• **Goal of the exercise**: For the data below, report how many lines contain the string "early" and write nothing more.

Page images and extracted text
────────

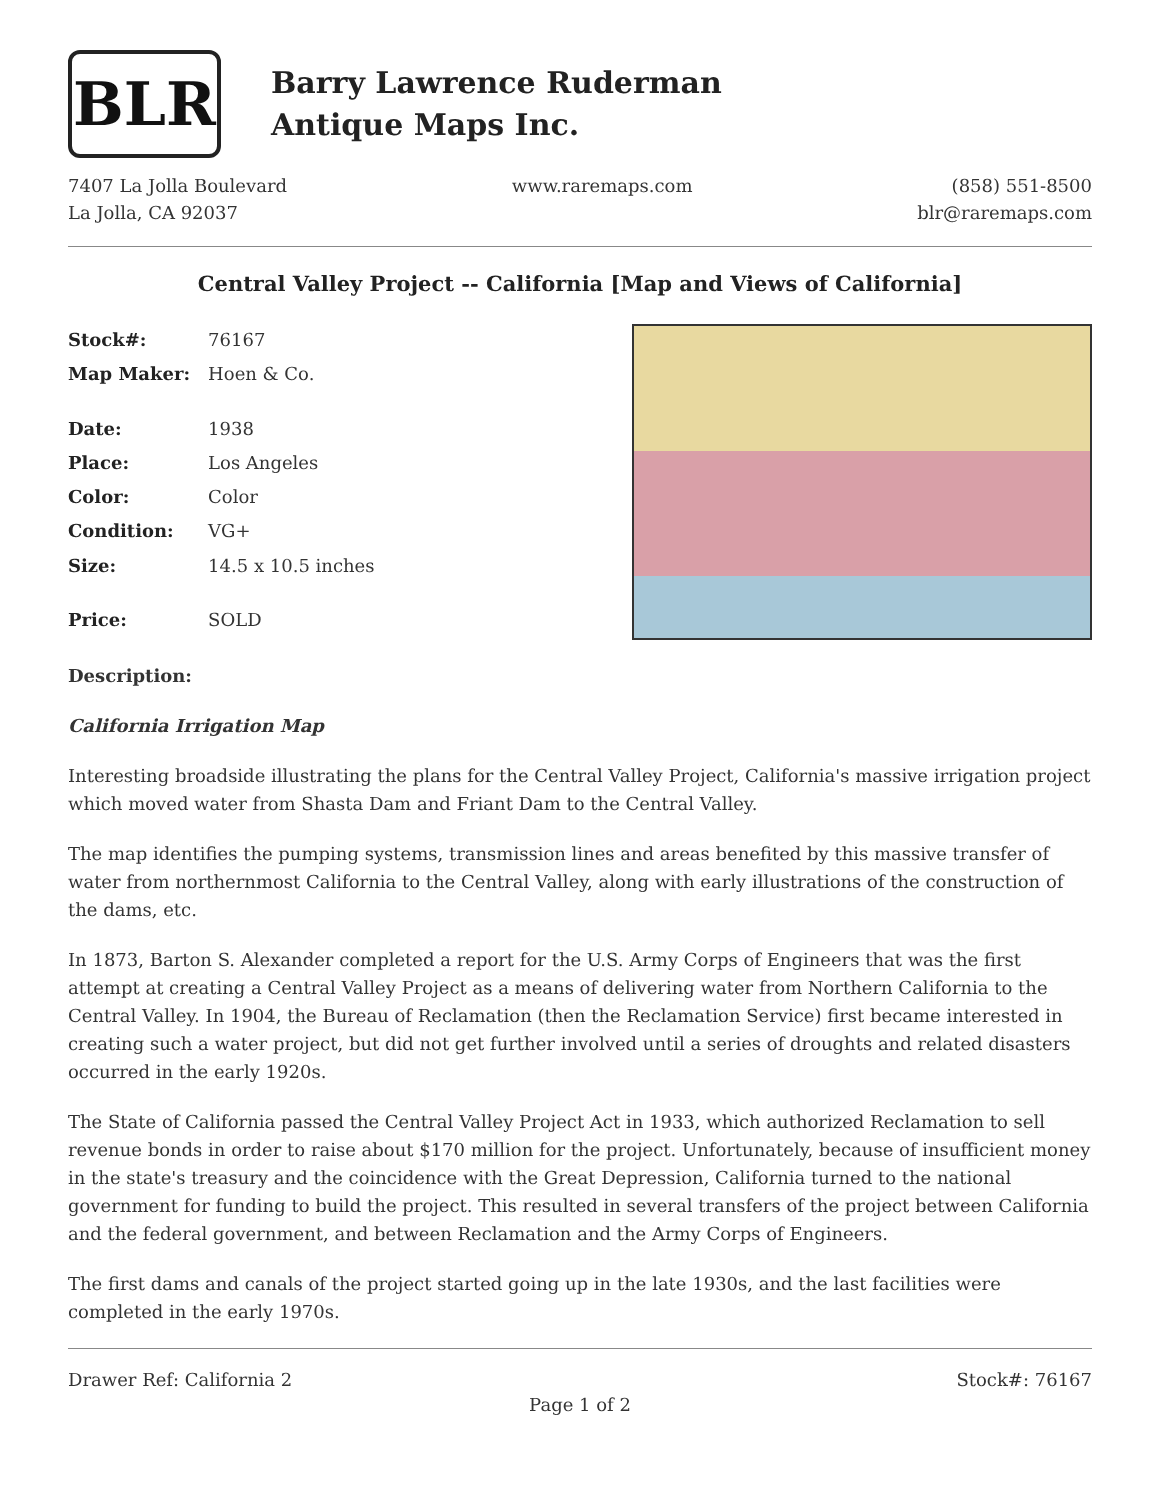BLR
Barry Lawrence Ruderman
Antique Maps Inc.
7407 La Jolla Boulevard
La Jolla, CA 92037
www.raremaps.com (858) 551-8500
blr@raremaps.com
Central Valley Project -- California [Map and Views of California]
| Stock#: | 76167 |
| Map Maker: | Hoen & Co. |
| Date: | 1938 |
| Place: | Los Angeles |
| Color: | Color |
| Condition: | VG+ |
| Size: | 14.5 x 10.5 inches |
| Price: | SOLD |
Description:
California Irrigation Map
Interesting broadside illustrating the plans for the Central Valley Project, California's massive irrigation project which moved water from Shasta Dam and Friant Dam to the Central Valley.
The map identifies the pumping systems, transmission lines and areas benefited by this massive transfer of water from northernmost California to the Central Valley, along with early illustrations of the construction of the dams, etc.
In 1873, Barton S. Alexander completed a report for the U.S. Army Corps of Engineers that was the first attempt at creating a Central Valley Project as a means of delivering water from Northern California to the Central Valley. In 1904, the Bureau of Reclamation (then the Reclamation Service) first became interested in creating such a water project, but did not get further involved until a series of droughts and related disasters occurred in the early 1920s.
The State of California passed the Central Valley Project Act in 1933, which authorized Reclamation to sell revenue bonds in order to raise about $170 million for the project. Unfortunately, because of insufficient money in the state's treasury and the coincidence with the Great Depression, California turned to the national government for funding to build the project. This resulted in several transfers of the project between California and the federal government, and between Reclamation and the Army Corps of Engineers.
The first dams and canals of the project started going up in the late 1930s, and the last facilities were completed in the early 1970s.
Drawer Ref: California 2 Stock#: 76167
Page 1 of 2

────────

• **Response area**: 3